Impact of closings uncertain
Nobody can say for sure if closed beaches resulted in the reduction in false crawls or the robust number of nests so far.
Jackie Kingston, president and founder of Sea Turtle Adventures, is skeptical. Her organization monitors a 3-mile expanse of beaches in Gulf Stream, Briny Breezes and part of Ocean Ridge and has noticed fewer false crawls this year.
But, Kingston said, turtles “nest where they want to nest.”
In Highland Beach, there have been about 50% more nests than last year at this time, and fewer false crawls, said Barbara James, the marine turtle permit holder there. Since the beach has no public access, she said she couldn’t attribute this to fewer people being on the beach.

7960958854?profile=originalMost stretches of South County beaches are experiencing higher than normal nesting success, as evidenced by these markers. Jerry Lower/The Coastal Star

Sea turtle nesting season is March 1 to Oct. 31, although small numbers of nests are dug before and beyond those dates. The first nest discovered this year in Boca Raton was on Feb. 23. It was a leatherback.
That was less than a week before a nourishment project began with beach bulldozers widening the northern 1.5 miles of Boca Raton’s beach from 50 to 250 feet. One early nest was moved to an unaffected area. The first loggerhead in Boca Raton was spotted on April 21, just after the beach nourishment project was finished.
“It went really fast, was really successful,” Anderson said.
Green turtles could be most affected by the wider beach. “Greens are notorious for nesting in the dunes,” Anderson said. Now “it’s a long crawl, but it doesn’t seem to matter to turtles.”
Green turtles have alternating high and low seasons. Last year, a record 393 nests were spotted, but there were only 19 the year before that. This season, 35 had already turned up by June 29. They usually continue to come ashore through September.

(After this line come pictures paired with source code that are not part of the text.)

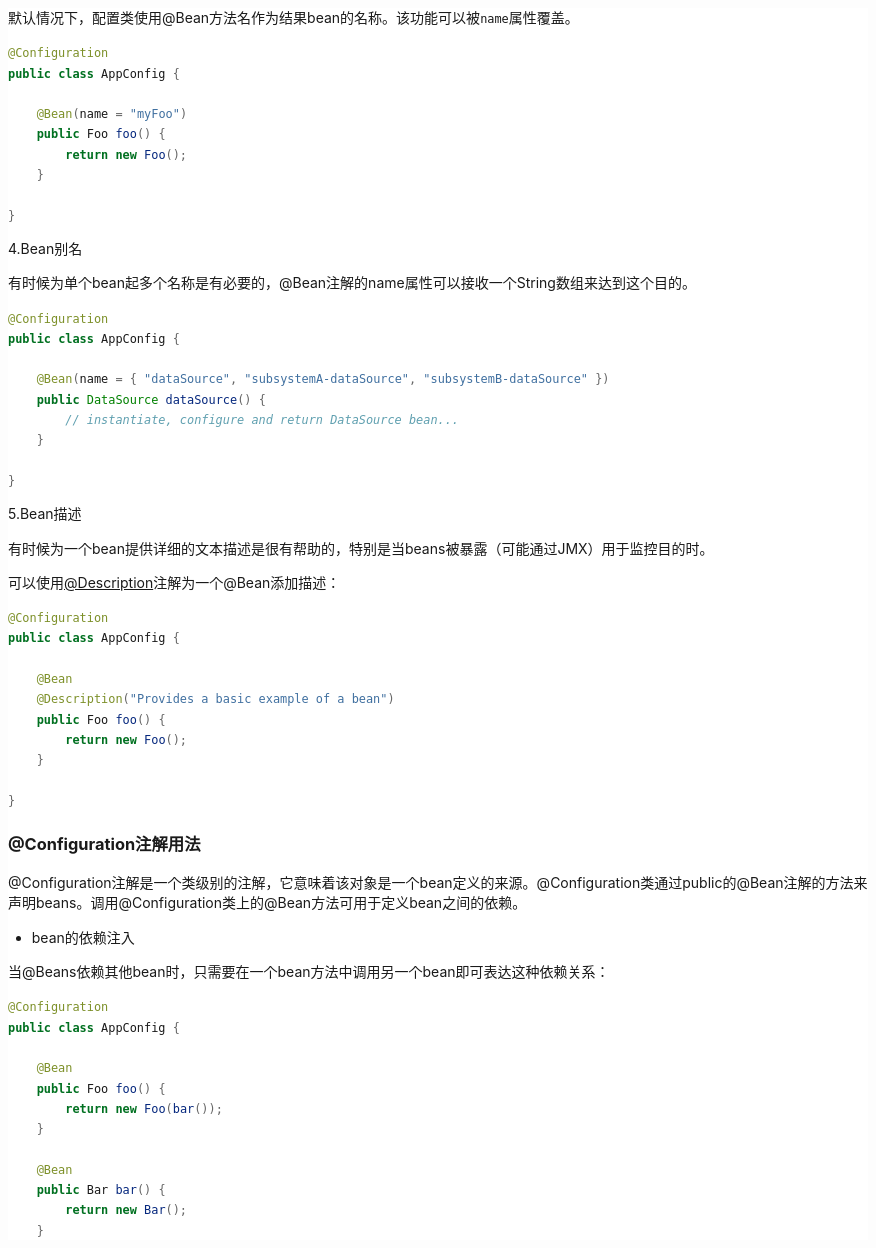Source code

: 默认情况下，配置类使用@Bean方法名作为结果bean的名称。该功能可以被`name`属性覆盖。
```java
@Configuration
public class AppConfig {

    @Bean(name = "myFoo")
    public Foo foo() {
        return new Foo();
    }

}
```
4.Bean别名

有时候为单个bean起多个名称是有必要的，@Bean注解的name属性可以接收一个String数组来达到这个目的。
```java
@Configuration
public class AppConfig {

    @Bean(name = { "dataSource", "subsystemA-dataSource", "subsystemB-dataSource" })
    public DataSource dataSource() {
        // instantiate, configure and return DataSource bean...
    }

}
```
5.Bean描述

有时候为一个bean提供详细的文本描述是很有帮助的，特别是当beans被暴露（可能通过JMX）用于监控目的时。

可以使用[@Description](http://docs.spring.io/spring/docs/current/javadoc-api/org/springframework/context/annotation/Description.html)注解为一个@Bean添加描述：
```java
@Configuration
public class AppConfig {

    @Bean
    @Description("Provides a basic example of a bean")
    public Foo foo() {
        return new Foo();
    }

}
```

### @Configuration注解用法

@Configuration注解是一个类级别的注解，它意味着该对象是一个bean定义的来源。@Configuration类通过public的@Bean注解的方法来声明beans。调用@Configuration类上的@Bean方法可用于定义bean之间的依赖。

* bean的依赖注入

当@Beans依赖其他bean时，只需要在一个bean方法中调用另一个bean即可表达这种依赖关系：
```java
@Configuration
public class AppConfig {

    @Bean
    public Foo foo() {
        return new Foo(bar());
    }

    @Bean
    public Bar bar() {
        return new Bar();
    }

```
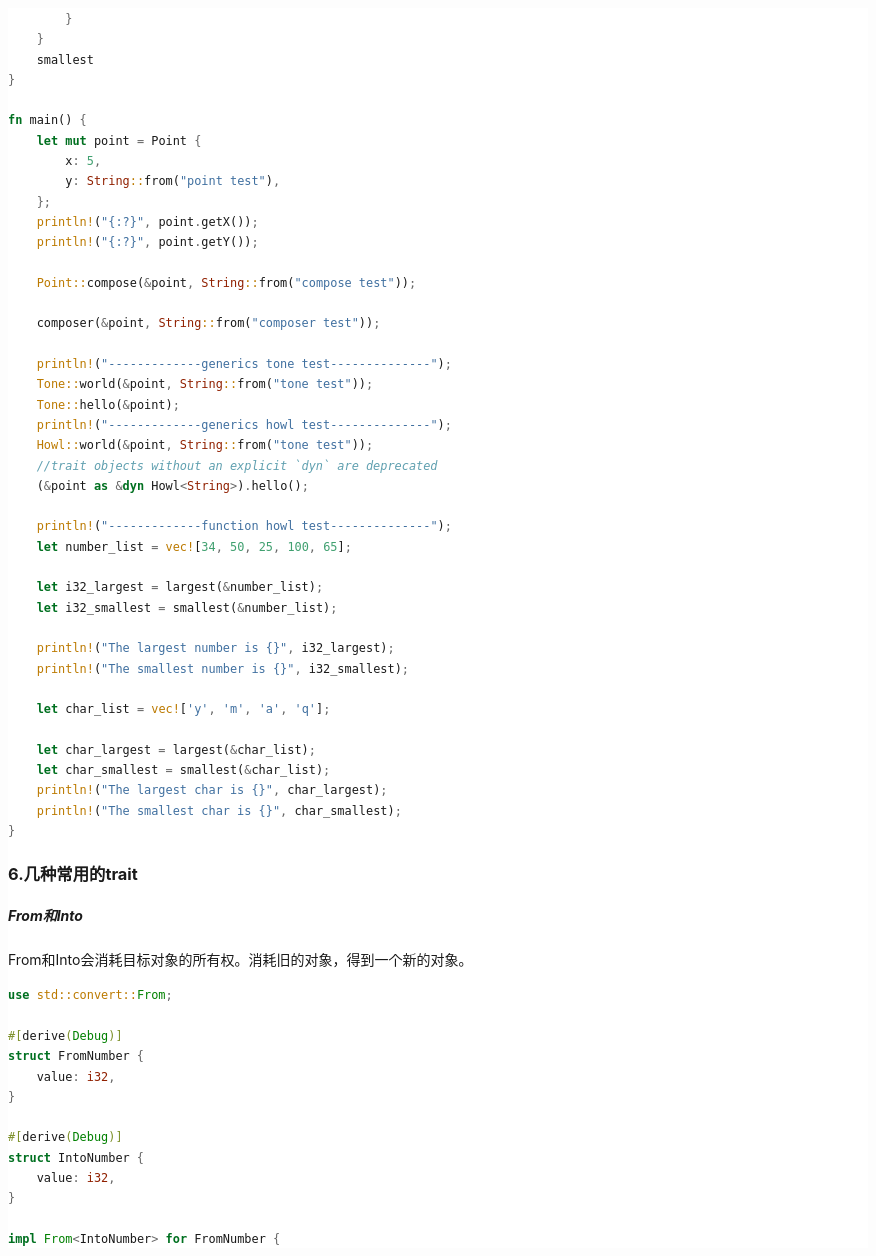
 ```rust
        }
    }
    smallest
}

fn main() {
    let mut point = Point {
        x: 5,
        y: String::from("point test"),
    };
    println!("{:?}", point.getX());
    println!("{:?}", point.getY());

    Point::compose(&point, String::from("compose test"));

    composer(&point, String::from("composer test"));

    println!("-------------generics tone test--------------");
    Tone::world(&point, String::from("tone test"));
    Tone::hello(&point);
    println!("-------------generics howl test--------------");
    Howl::world(&point, String::from("tone test"));
    //trait objects without an explicit `dyn` are deprecated
    (&point as &dyn Howl<String>).hello();

    println!("-------------function howl test--------------");
    let number_list = vec![34, 50, 25, 100, 65];

    let i32_largest = largest(&number_list);
    let i32_smallest = smallest(&number_list);

    println!("The largest number is {}", i32_largest);
    println!("The smallest number is {}", i32_smallest);

    let char_list = vec!['y', 'm', 'a', 'q'];

    let char_largest = largest(&char_list);
    let char_smallest = smallest(&char_list);
    println!("The largest char is {}", char_largest);
    println!("The smallest char is {}", char_smallest);
}
```

### 6.几种常用的trait

##### From和Into

From和Into会消耗目标对象的所有权。消耗旧的对象，得到一个新的对象。



```rust
use std::convert::From;

#[derive(Debug)]
struct FromNumber {
    value: i32,
}

#[derive(Debug)]
struct IntoNumber {
    value: i32,
}

impl From<IntoNumber> for FromNumber {
```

All local species are ‘listed’
Five sea turtle species nest on Florida beaches. All are listed as either endangered or threatened.
Only loggerheads, greens and leatherbacks typically deposit eggs in South County, and very few of the latter, which are the largest of the species, sometimes weighing 1,500 pounds or more.
By late June only 13 nests of leatherbacks had been discovered this year on Boca Raton’s beach. They usually finish nesting before June. Still, it’s no cause for concern. Only 18 leatherback nests were found in each of the past two years.
Boca Raton’s modest numbers were more than offset elsewhere. Delray Beach recorded 21 leatherback nests, surpassing last year’s record of 15, Scarola said.
And 20 leatherback nests were found on the beaches that have been surveyed by Kingston’s group for 21 years. That too was a record, topping the previous high of 16 in 2009, she said.
Leatherback nests are more common to the north. There were 397 nests for all of Palm Beach County, and 380 in Martin County in 2019, according to the Florida Fish and Wildlife Conservation Commission. That was 70% of all leatherback nests statewide.
There have been more nests overall so far this year on the beaches Kingston monitors. They include about 400 loggerhead nests, well above the total for the same time last year, she said.
“I think it will be a pretty good year,” Kingston said.
It’s been a banner year for loggerhead nests in Boca Raton too. There were 495 by June 29, putting that beach on track for a strong season, Anderson said.